Debate raso, soluções rasas. Na quinta-feira (25), manchetes castigavam o pacote do governo para subsidiar carros populares, mas poucas eram as que se atinham à incongruência ambiental da medida. A mais lida era sobre quais modelos ficariam mais baratos.

Ilustração mostra, em forma de silhuetas, inversão da Marcha do Progresso. Na imagem original, um chimpanzé está do lado direito da tela, e as espécies vão evoluindo até chegar ao Homo Sapiens. Aqui, ela é mostrada na ordem contrária. A última imagem é a do chimpanzé. Ele diz: "o petróeo é nosso".
Carvall

Se a chave virou, como diz o editorial da Folha, parece claro que a agenda ambiental só pegará no tranco neste país.

Para alemão ver

Campeã de reclamações de leitores na última semana, a coluna "Fui surpreendida por uma possível saudação nazista", de Giovana Madalosso, ensejou a publicação de um texto Erramos, como se diz internamente no jornal: "Folha errou ao associar propriedade de SC ao nazismo". O jornal levou quase uma semana para verificar o conteúdo do artigo, em que a escritora descreve e classifica como nazista o telhado de uma casa com a inscrição "Heil" em uma cidade do estado. Heil é um sobrenome comum na região, que passou de famílias para estradas e comércios com o tempo. Desde o século 19, quando os primeiros imigrantes alemães chegaram ao país, segundo uma das mensagens enviadas.
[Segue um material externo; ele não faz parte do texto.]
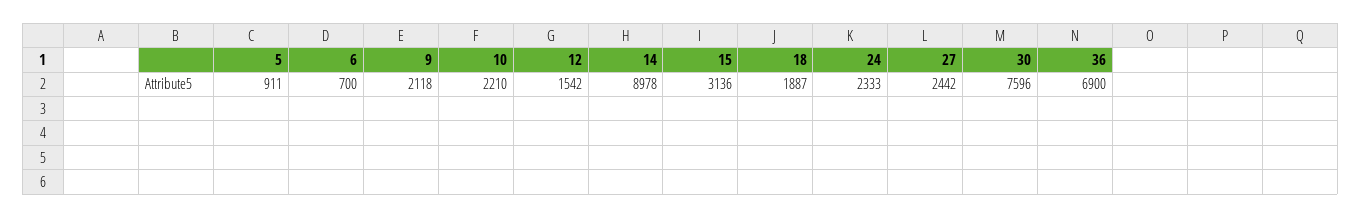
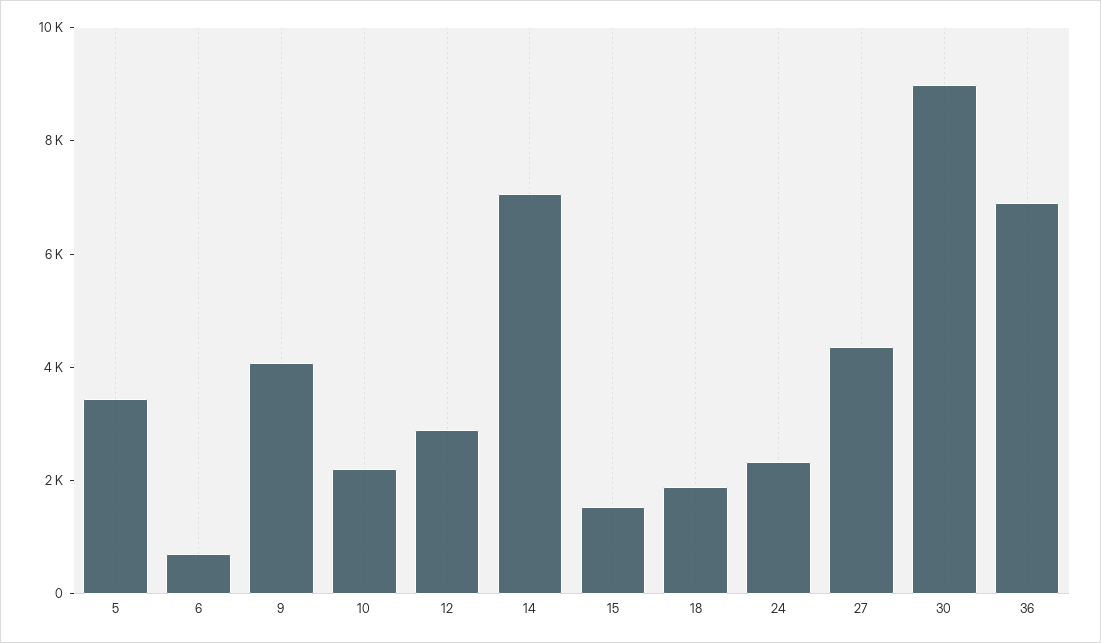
5: 911 -> 3500
9: 2118 -> 4000
12: 1542 -> 3000
14: 8978 -> 7000
15: 3136 -> 1500
27: 2442 -> 4500
30: 7596 -> 9000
Há um descompasso considerável entre histórias e significados.

Em sua reportagem de reparo, a Folha lembra que já havia corrigido informações da coluna através de Erramos no mesmo domingo (21) da publicação do texto no site: "É incorreto afirmar que a inscrição Heil no telhado dos imóveis ‘muito provavelmente’ seja uma referência a uma saudação nazista". O "muito provavelmente" foi substituído por um "possivelmente" no artigo, o que alimentou novas críticas.
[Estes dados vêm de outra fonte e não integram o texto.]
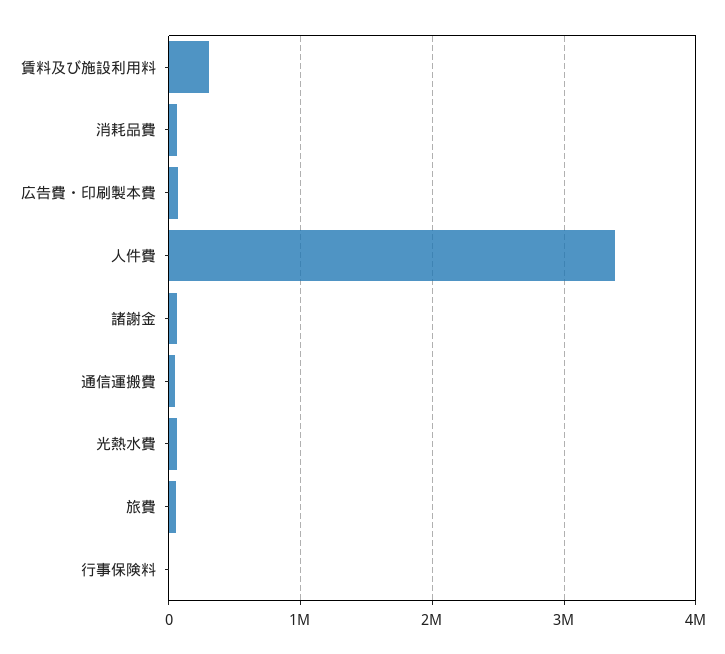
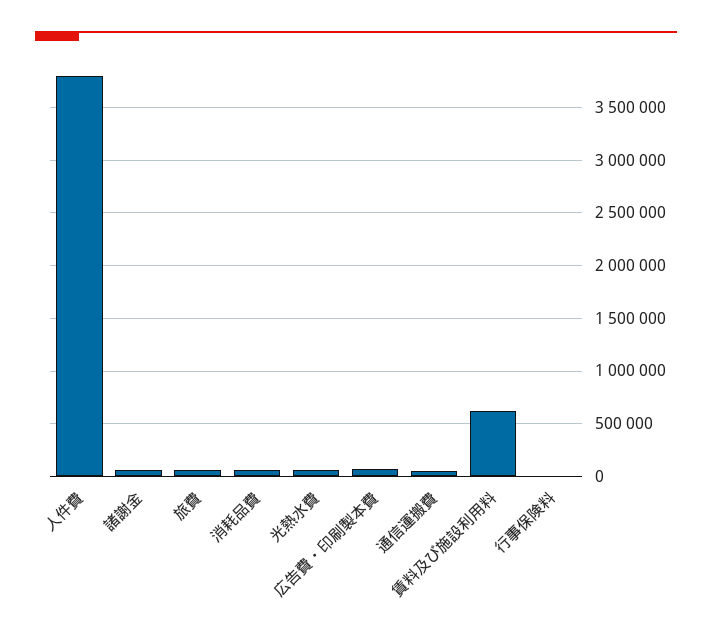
賃料及び施設利用料: 300000 -> 600000
人件費: 3400000 -> 3800000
O episódio ilustra uma das várias feridas abertas no país e infeccionadas pelo discurso extremado de redes sociais e agentes públicos. No lugar de trabalharem pela moderação, locupletam-se de likes e votos. Antes mesmo da contestada coluna ter ido ao ar, um leitor de Joinville já se queixava ao ombudsman de muitos comentários pesados feitos em reportagens relacionadas a Santa Catarina e Paraná. É o mesmo ódio que brota nas ofensas e ameaças a Madalosso, que não podem ser confundidas com a justa crítica.

Tampouco ajuda a Folha não se abrir ao debate. O jornal ignorou comentários acerca do episódio em seu tradicional canal, o Painel do Leitor. Deixar a tarefa para a mídia social é se render à pancadaria.